FDA approved levomilnacipran extended-release capsules (Fetzima) for the treatment of major depressive disorder (MDD) in adults, according to the manufacturers, Forest Laboratories and Pierre Fabre Laboratories.
The serotonin and norepinephrine reuptake inhibitor (SNRI) will be available to wholesalers in the fourth quarter of this year.
The SNRI was approved following three placebo-controlled, double-blind phase 3 trials of two fixed-dose studies and one flexible-dose study. More than 1,600 adults received a one-daily dose of levomilnacipran (40, 80, 120 mg) or placebo in the trials. The primary end point in each study was change from baseline to end point in the Montgomery Asberg Depression Rating Scale (MADRS) total score, and the secondary end point was change from baseline to end point in the Sheehan Disability Scale (SDS) total score, according to a press statement.

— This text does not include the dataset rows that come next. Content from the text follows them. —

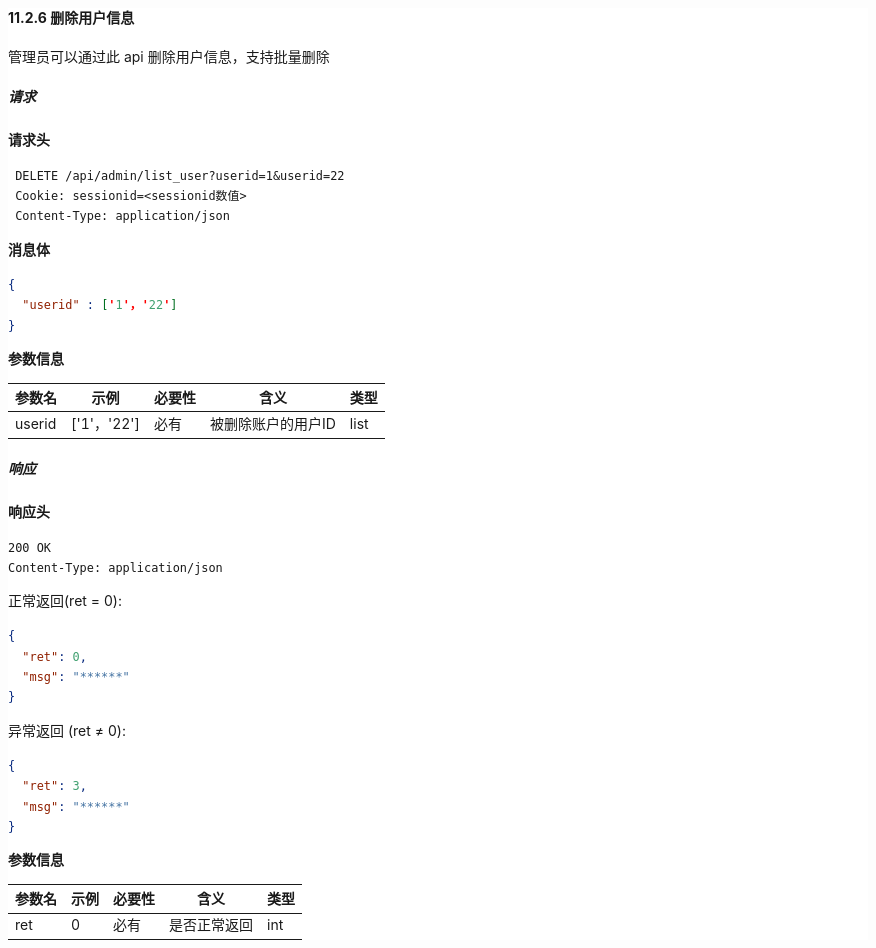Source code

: 

#### 11.2.6 删除用户信息

管理员可以通过此 api 删除用户信息，支持批量删除

##### 请求

**请求头**

```
 DELETE /api/admin/list_user?userid=1&userid=22
 Cookie: sessionid=<sessionid数值>
 Content-Type: application/json
```

**消息体**

```json
{
  "userid" : ['1'，'22']
}
```

**参数信息**

| 参数名 | 示例        | 必要性 | 含义               | 类型 |
| ------ | ----------- | ------ | ------------------ | ---- |
| userid | ['1'，'22'] | 必有   | 被删除账户的用户ID | list |

##### 响应

**响应头**

```
200 OK
Content-Type: application/json
```

正常返回(ret = 0):

```json
{
  "ret": 0,
  "msg": "******"
}
```

异常返回 (ret ≠ 0):

```json
{
  "ret": 3,
  "msg": "******"
}
```

**参数信息**

| 参数名 | 示例 | 必要性 | 含义         | 类型 |
| ------ | ---- | ------ | ------------ | :--- |
| ret    | 0    | 必有   | 是否正常返回 | int  |
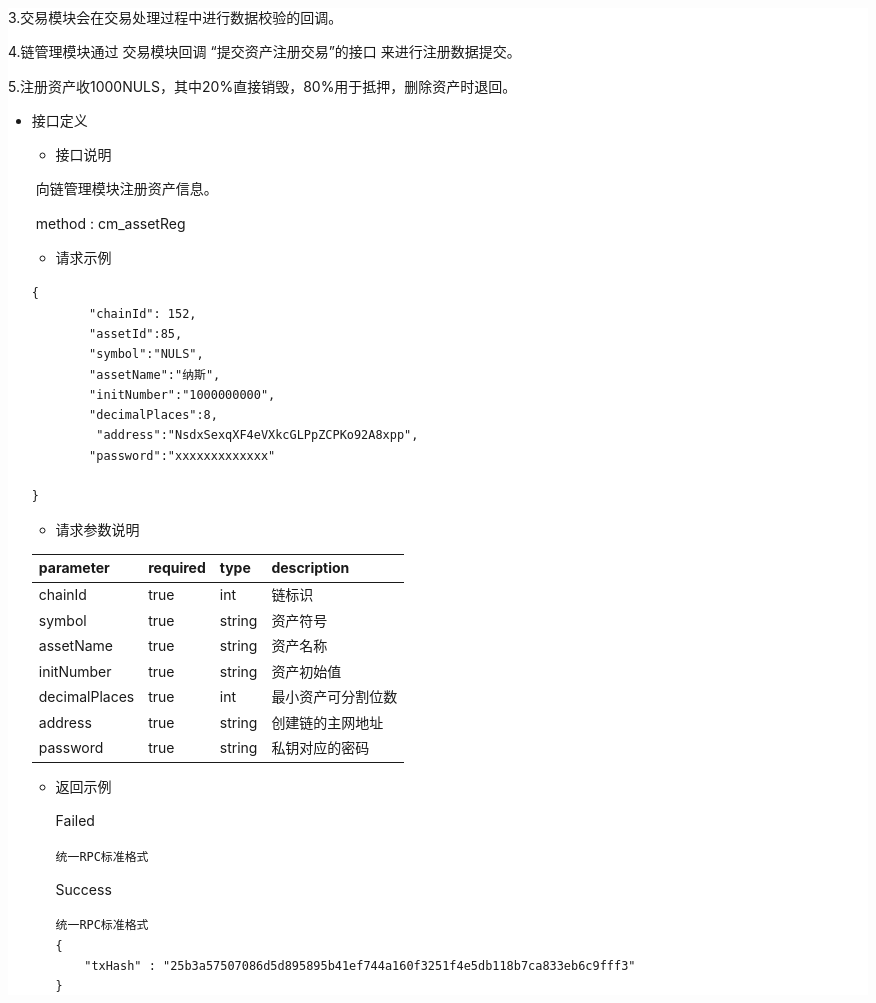    3.交易模块会在交易处理过程中进行数据校验的回调。      

   4.链管理模块通过 交易模块回调 “提交资产注册交易”的接口 来进行注册数据提交。

   5.注册资产收1000NULS，其中20%直接销毁，80%用于抵押，删除资产时退回。

- 接口定义

  - 接口说明

  ​        向链管理模块注册资产信息。

  ​        method : cm_assetReg

  - 请求示例

  ```
  {
          "chainId": 152,
          "assetId":85,
          "symbol":"NULS",
          "assetName":"纳斯",
          "initNumber":"1000000000",
          "decimalPlaces":8,
           "address":"NsdxSexqXF4eVXkcGLPpZCPKo92A8xpp",
          "password":"xxxxxxxxxxxxx"
          
  }
  ```

  - 请求参数说明

  | parameter     | required | type   | description        |
  | :------------ | :------- | :----- | ------------------ |
  | chainId       | true     | int    | 链标识             |
  | symbol        | true     | string | 资产符号           |
  | assetName     | true     | string | 资产名称           |
  | initNumber    | true     | string | 资产初始值         |
  | decimalPlaces | true     | int    | 最小资产可分割位数 |
  | address       | true     | string | 创建链的主网地址   |
  | password      | true     | string | 私钥对应的密码     |

  - 返回示例

    Failed

    ```
    统一RPC标准格式
    ```

    Success

    ```
    统一RPC标准格式
    {
        "txHash" : "25b3a57507086d5d895895b41ef744a160f3251f4e5db118b7ca833eb6c9fff3"
    }
    ```
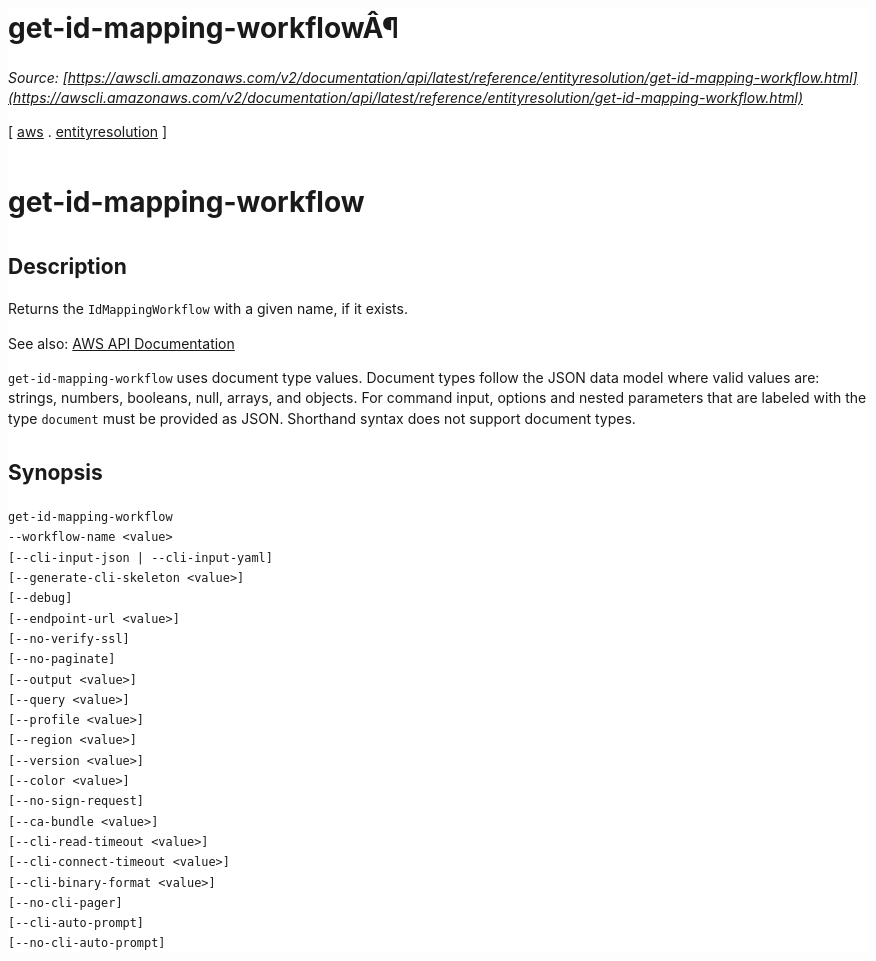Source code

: # get-id-mapping-workflowÂ¶

*Source: [https://awscli.amazonaws.com/v2/documentation/api/latest/reference/entityresolution/get-id-mapping-workflow.html](https://awscli.amazonaws.com/v2/documentation/api/latest/reference/entityresolution/get-id-mapping-workflow.html)*

[ [aws](https://awscli.amazonaws.com/v2/documentation/api/latest/reference/index.html#cli-aws) . [entityresolution](https://awscli.amazonaws.com/v2/documentation/api/latest/reference/entityresolution/index.html#cli-aws-entityresolution) ]

# get-id-mapping-workflow

## Description

Returns the `IdMappingWorkflow` with a given name, if it exists.

See also: [AWS API Documentation](https://docs.aws.amazon.com/goto/WebAPI/entityresolution-2018-05-10/GetIdMappingWorkflow)

`get-id-mapping-workflow` uses document type values. Document types follow the JSON data model where valid values are: strings, numbers, booleans, null, arrays, and objects. For command input, options and nested parameters that are labeled with the type `document` must be provided as JSON. Shorthand syntax does not support document types.

## Synopsis

```
get-id-mapping-workflow
--workflow-name <value>
[--cli-input-json | --cli-input-yaml]
[--generate-cli-skeleton <value>]
[--debug]
[--endpoint-url <value>]
[--no-verify-ssl]
[--no-paginate]
[--output <value>]
[--query <value>]
[--profile <value>]
[--region <value>]
[--version <value>]
[--color <value>]
[--no-sign-request]
[--ca-bundle <value>]
[--cli-read-timeout <value>]
[--cli-connect-timeout <value>]
[--cli-binary-format <value>]
[--no-cli-pager]
[--cli-auto-prompt]
[--no-cli-auto-prompt]
```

In all three studies, levomilnacipran showed statistically significant improvement compared with placebo in both the primary and secondary end points. In study 1, the mean baseline MADRS total score was 36 in the treatment groups. At week 8, the mean difference from placebo in baseline change was -3.2 at 40 mg/day, -4.0 at 80 mg/day, and -4.9 at 120 mg/day—which was statistically significant for levomilnacipran-treated patients. In study 2, the mean MADRS total score was 31 for the treatment groups. The mean difference from placebo in baseline change was statistically significant with -3.3 at 40 mg/day and -3.1 at 80 mg/day. In study 3, the mean baseline MADRS total score was 35 for all treatment groups. The mean difference from placebo in baseline change was -3.1 at 40-120 mg/day in the treatment groups.
“Because people respond differently to different medications, Forest Laboratories is dedicated to bringing a range of treatment possibilities to adults living with MDD, as part of our growing mental health portfolio,” said Howard Solomon, chairman, CEO, and president of Forest Laboratories. “The approval of Fetzima fulfills that commitment to the millions of people living with MDD.”
The most common side effects in the placebo-controlled trials were nausea, constipation, hyperhidrosis, increased heart rate, erectile dysfunction, tachycardia, vomiting, and palpitations. The only dose-related side effects that were greater than 2% in overall incidence were urinary hesitation and erectile dysfunction.